Euclidean algorithm and GL2(Z)

Question

How can I use the Euclidean algorithm to prove the matrices $$ \begin{pmatrix} 1&1\\ 0&1\\ \end{pmatrix} \begin{pmatrix} 0&1\\ 1&0\\ \end{pmatrix} $$ are generating GL(2,Z)?

Answer 1

Denote the first matrix u, and the second v. You have, then that $ u^n= \left[ {\begin{array}{cc} 1 & n \\ 0 & 1\\ \end{array} } \right], n\in \mathbb{Z} $ and $v^{2n}=I_2$ (you can prove it by induction). You can also show that you can generate all the matrices of the form $\left[ {\begin{array}{cc} 0 & 1 \\ 1 & n\\ \end{array} } \right],\left[ {\begin{array}{cc} 1 & 0 \\ n & \pm1\\ \end{array} } \right]$.

Now, if we have a matrix in $\left[ {\begin{array}{cc} a & b \\ c & d\\ \end{array} } \right]\in GL_2(\mathbb{Z})$ , then write $a=q\cdot b +r$.
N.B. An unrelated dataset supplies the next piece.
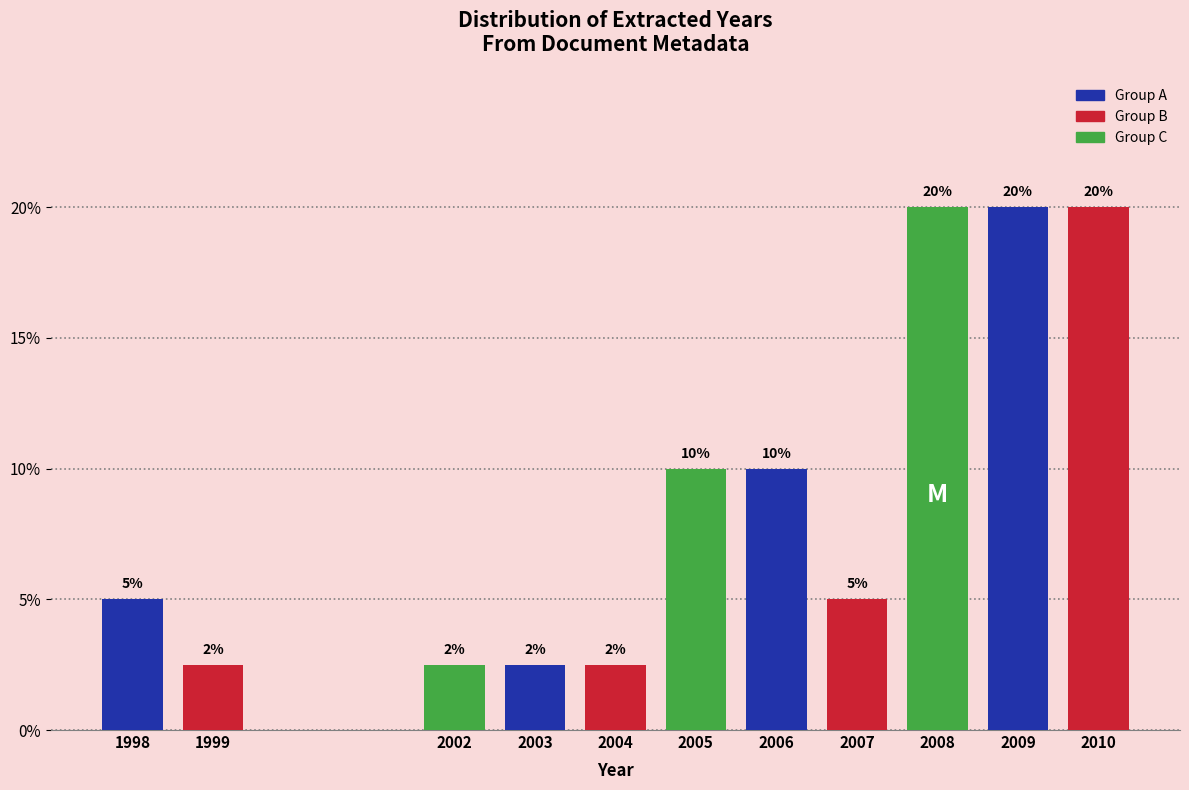

Read the value at 2008.

20.0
Now we can put: $$ \left[ {\begin{array}{cc} a & b \\ c & d\\ \end{array} } \right]\cdot \left[ {\begin{array}{cc} 0 & 1 \\ 1 & -r\\ \end{array} } \right]= \left[ {\begin{array}{cc} b & a-br \\ c' & d'\\ \end{array} } \right]=\left[ {\begin{array}{cc} b & r \\ c' & d'\\ \end{array} } \right] $$ Continue to multiply with the corresponding q. Eventually, you will get the matrix $ \left[ {\begin{array}{cc} gcd(a,b) & 0 \\ c'' & d''\\ \end{array} } \right] $ But as we know, $det\left[ {\begin{array}{cc} a & b \\ c & d\\ \end{array} } \right]=ad-bc=\pm1$. So we can write a linear combination of $a,b$ that is equal to 1, so $gcd(a,b)=1$. So the matrix we got is: $\left[ {\begin{array}{cc} 1 & 0 \\ c'' & d''\\ \end{array} } \right]$ and it's determinant is still $\pm 1$, so, $d''=\pm1$. But we showed that we can generate this matrix, so we finished.